The biometrics behind the scenes

Increasingly, passive biometrics are powering recognition. These behaviors include the specific patterns we use on our laptops or phones: How fast we type in our login, whether we use the right shift or the left shift to capitalize, how hard we tap, the way we swipe the screen, the angle at which we hold the device. These are all “tells,” and while we may not behave the same exact way every time, these hundreds of different signals can still help build an accurate picture of who we are.

These passive behaviors aren't bulletproof, but they can be combined with device recognition (is the device at a new location and with a connection that is new or suspiciously masked?) and account history (is the connection speed much slower than usual; why is the user suddenly using a different browser to surf the web?). From this, a unique user profile emerges. 

This combination of content and context creates a dynamic, real-time verification process that works seamlessly behind the scenes. With machine learning, NuData is able to look at hundreds of anonymous data points before and during a transaction to determine whether it's a real user or a bad actor, flagging high-risk transactions to its customers. 

Industry research continues into other characteristics that could help tighten authentication, from the way a smartphone camera can capture your eye movement to how the pulse throbs in your wrist.

At NuData’s Global Intelligence and Cyber Centre in Vancouver, British Colombia, engineers set up a near-field communication sensor and had employees walk toward it as if it was a subway turnstile, taking out their phones and pretending to tap for entry. The motion sensors inside the smartphones can share how they approached the sensor — how fast they walked, how quickly they took out their phone, the angle at which they tapped — to determine if those traits could be assembled into a signature.
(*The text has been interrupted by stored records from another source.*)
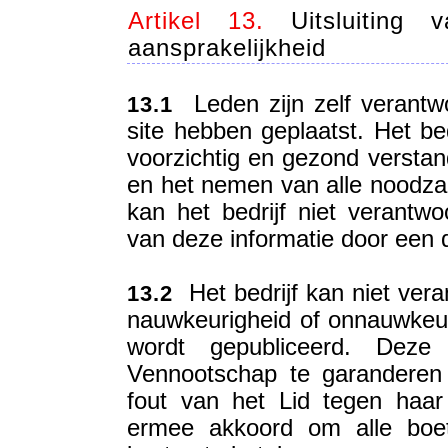
Artikel 13.
Uitsluiting 
aansprakelijkheid
Leden zijn zelf verantwo
13.1
site hebben geplaatst. Het be
voorzichtig en gezond verstand
en het nemen van alle noodza
kan het bedrijf niet verantwo
van deze informatie door een de
Het bedrijf kan niet ver
13.2
nauwkeurigheid of onnauwkeur
wordt gepubliceerd. Dez
Vennootschap te garanderen 
fout van het Lid tegen haa
ermee akkoord om alle boete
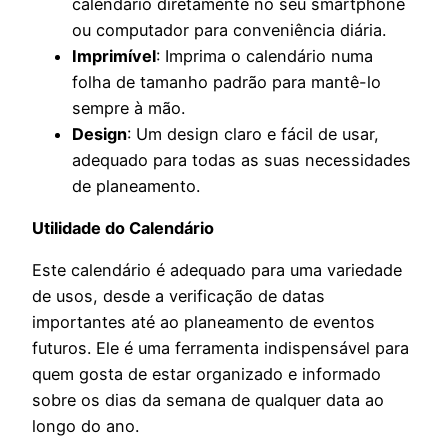
calendário diretamente no seu smartphone
ou computador para conveniência diária.
Imprimível
: Imprima o calendário numa
folha de tamanho padrão para mantê-lo
sempre à mão.
Design
: Um design claro e fácil de usar,
adequado para todas as suas necessidades
de planeamento.
Utilidade do Calendário
Este calendário é adequado para uma variedade
de usos, desde a verificação de datas
importantes até ao planeamento de eventos
futuros. Ele é uma ferramenta indispensável para
quem gosta de estar organizado e informado
sobre os dias da semana de qualquer data ao
longo do ano.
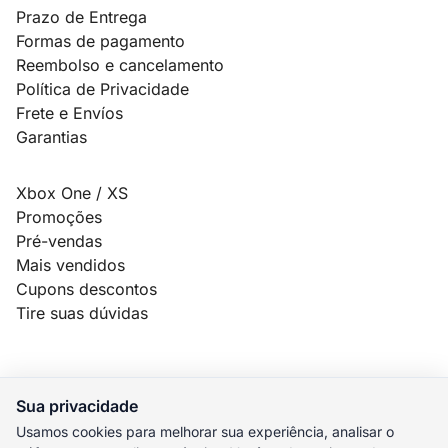
Prazo de Entrega
Formas de pagamento
Reembolso e cancelamento
Política de Privacidade
Frete e Envíos
Garantias
Xbox One / XS
Promoções
Pré-vendas
Mais vendidos
Cupons descontos
Tire suas dúvidas
Sua privacidade
© 2026 MauroSPBR Games. Todos os direitos reservados.
Usamos cookies para melhorar sua experiência, analisar o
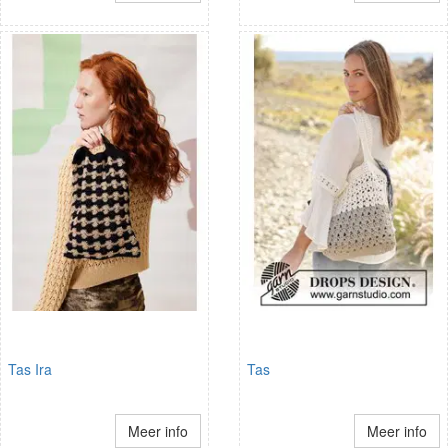
Tas Ira
Tas
Meer info
Meer info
“You can argue that two people may have the same gait,” says Marc Grimson, a senior consultant at NuData, “but that information can be tied in with other information to give you higher confidence that they are who they say they are.”

These hundreds of data points per user become billions of aggregated and anonymous profiles, giving NuData’s clients a clear picture of what good customers would and wouldn’t do. Accounts created between 2 a.m. and 4 a.m. are 50% more likely to be fraudulent, for example.

“It’s ridiculously hard to find a needle in a haystack,” Williams says. “Our approach is to first identify the normal behavior the hay. By looking at it this way, identifying the anomalies the needles is that much easier."